AGI – La crisi ucraina colpisce duramente anche l’industria degli oli da semi, in particolare nel segmento del girasole. Entro un mese, con l’attuale andamento dei consumi, le scorte sono destinate a finire. L’allarme arriva da Assitol, l’Associazione italiana dell’industria olearia, aderente a Federalimentare e Confindustria.

“Questo conflitto – avverte Carlo Tampieri, presidente del gruppo Oli da semi dell’Associazione – sta facendo molto male al nostro settore, oltre che ai consumatori, perché rende difficile l’approvvigionamento di materia prima e, di conseguenza, l’attività delle singole imprese”.

La chiusura dei porti sul Mar Nero ha bloccato gli scambi dei due maggiori produttori mondiali di girasole, l’Ucraina e la Russia, che riforniscono l’industria europea, Italia compresa, esclusivamente via mare. Le navi che trasportano olio o semi di girasole sono tutte ferme, in particolare presso Mariupol e Odessa, centri nevralgici del commercio via mare.

Il girasole è la base essenziale di numerosi filoni produttivi, alimentari e non, dell’economia italiana. Si va dall’olio, apprezzato dall’industria alimentare e in ambito bakery, alle farine per uso zootecnico e alle oleine, fondamentali per l’industria oleochimica ed energetica, ad esempio per il biodiesel, il comparto industriale incrocia settori diversi, ma ugualmente importanti per la nostra economia. In particolare il consumo annuo di olio di girasole si aggira sulle 770.000 tonnellate.

A cosa serve l’olio di giirasole

È impiegato nella produzione di conserve, salse, maionese, condimenti spalmabili, tutti prodotti destinati alla grande distribuzione alimentare. Inoltre, il mondo della ristorazione lo predilige per le fritture.

L’industria italiana di spremitura produce solo 250,000 tonnellate di olio grezzo: ecco perché il comparto si rivolge soprattutto all’Ucraina, che insieme alla Russia rappresenta il 60% della produzione mondiale di olio di girasole e circa il 75% dell’export mondiale di questo prodotto, per reperire i quantitativi mancanti.

Secondo dati elaborati da Assitol, a partire dal 2015, grazie all’aumento dei consumi, la quota di import di olio grezzo dall’Ucraina è cresciuta, passando dal 54% al 63%. “Questi dati fotografano il peso delle importazioni di girasole – sottolinea Tampieri – e la difficoltà, per il comparto, di muoversi in un contesto di guerra, che vede bloccati i trasporti non soltanto da e per l’Ucraina, ma da tutto l’Est Europa”.

Dall’inizio del conflitto a oggi, sono almeno 50.000 le tonnellate di olio grezzo di girasole ferme nei porti ucraini e mai arrivate in Italia. “Se la guerra cessasse nei prossimi giorni – osserva ancora Tampieri – tornare alla normalità sarebbe comunque complesso.
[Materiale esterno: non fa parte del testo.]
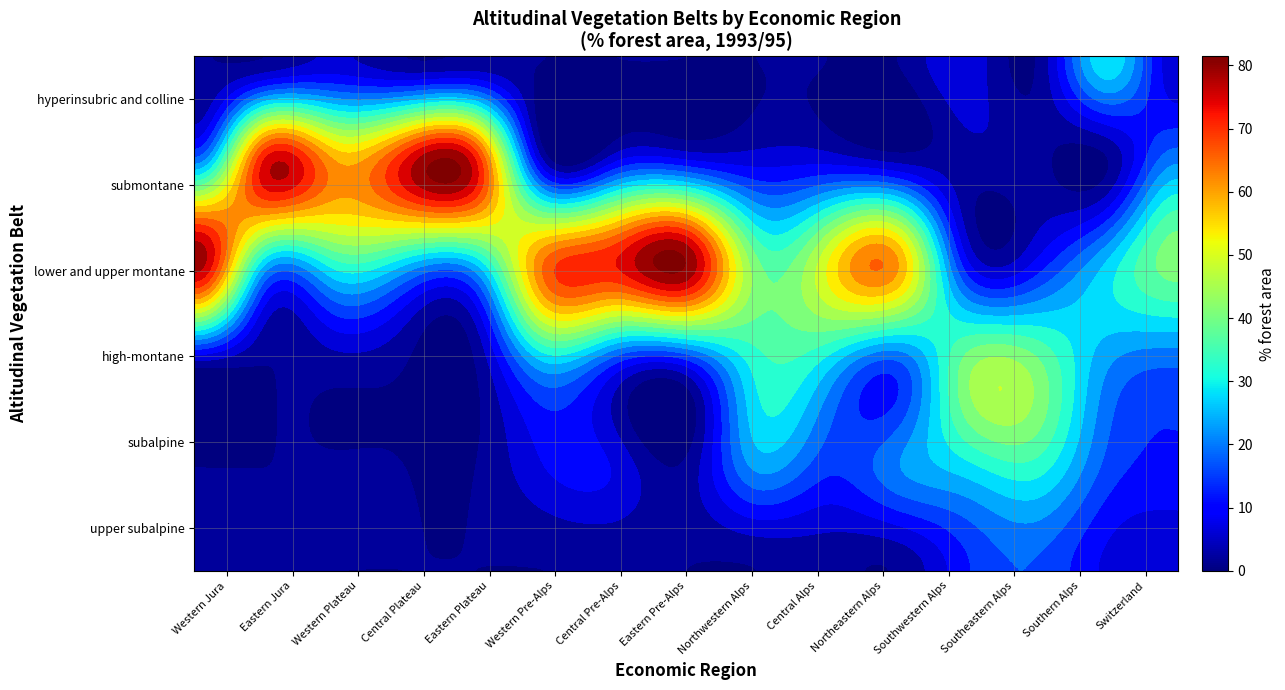

Between Northwestern Alps and Southwestern Alps, which is larger?

Southwestern Alps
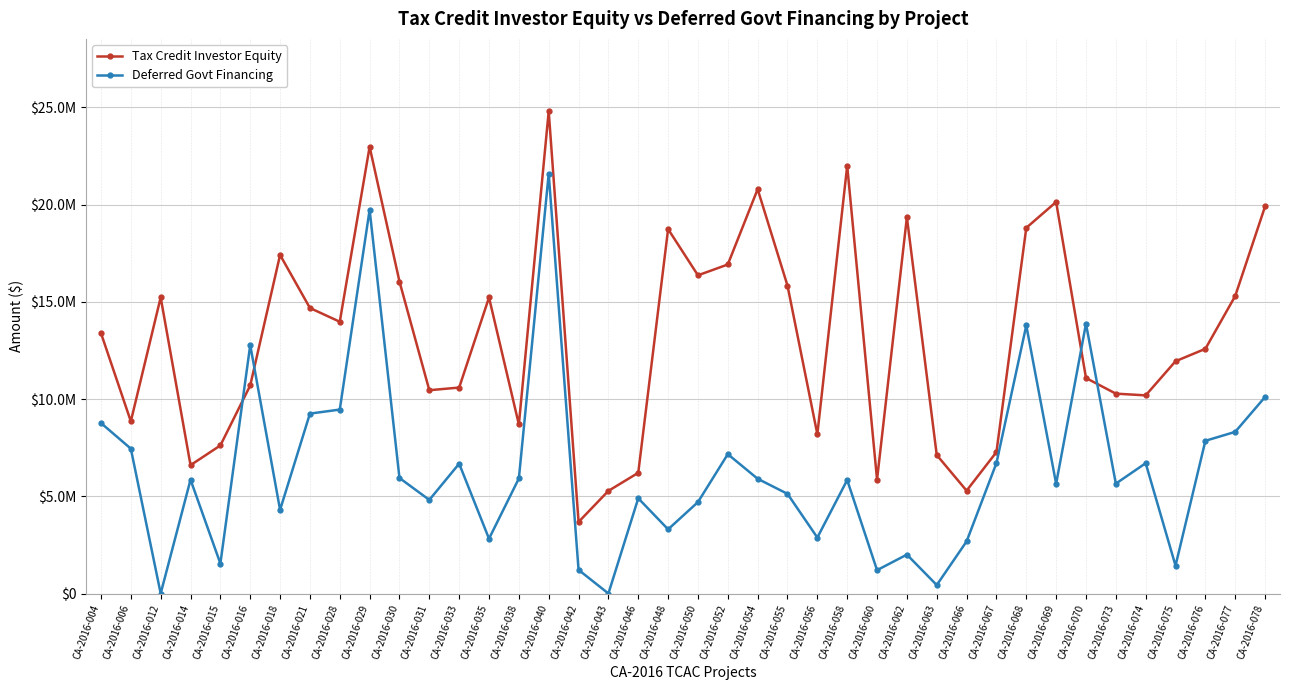

Which label corresponds to the largest value in the chart?

CA-2016-040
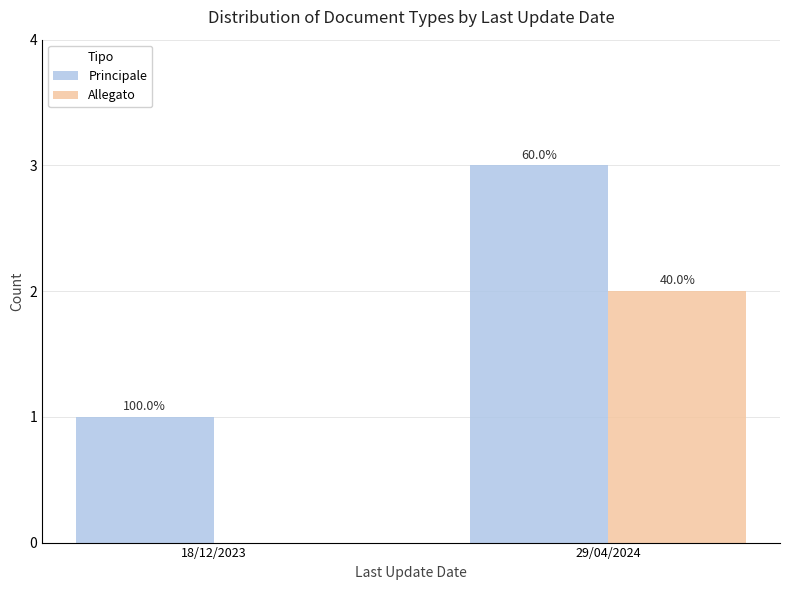

Are the bars grouped side by side (vs. stacked)?

Yes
Tuttavia, la situazione potrebbe complicarsi ulteriormente, se il conflitto dovesse proseguire, perché salterebbe la semina, prevista in primavera”.

Dalla grande distribuzione commerciale, dove l’olio di girasole ha uno spazio importante, alla lecitina, impiegata nel settore dolciario e in panificazione, fino ai mangimi per la zootecnia, sono tanti i settori coinvolti direttamente dalle difficoltà di approvvigionamento.

Per riuscire a diversificare, almeno in parte, le forniture, le aziende chiedono tempo e, soprattutto, di evitare misure che possano colpire le imprese olearie, già in notevole difficoltà.

“Invitiamo le istituzioni ad agire con ragionevolezza. Eventuali sanzioni, come i dazi o, peggio, i divieti sull’import, risulterebbero dannose non soltanto per il nostro settore, ma per tutta la filiera agroalimentare italiana, provocando al tempo stesso un forte contraccolpo negativo sull’Ucraina”, conclude Tampieri.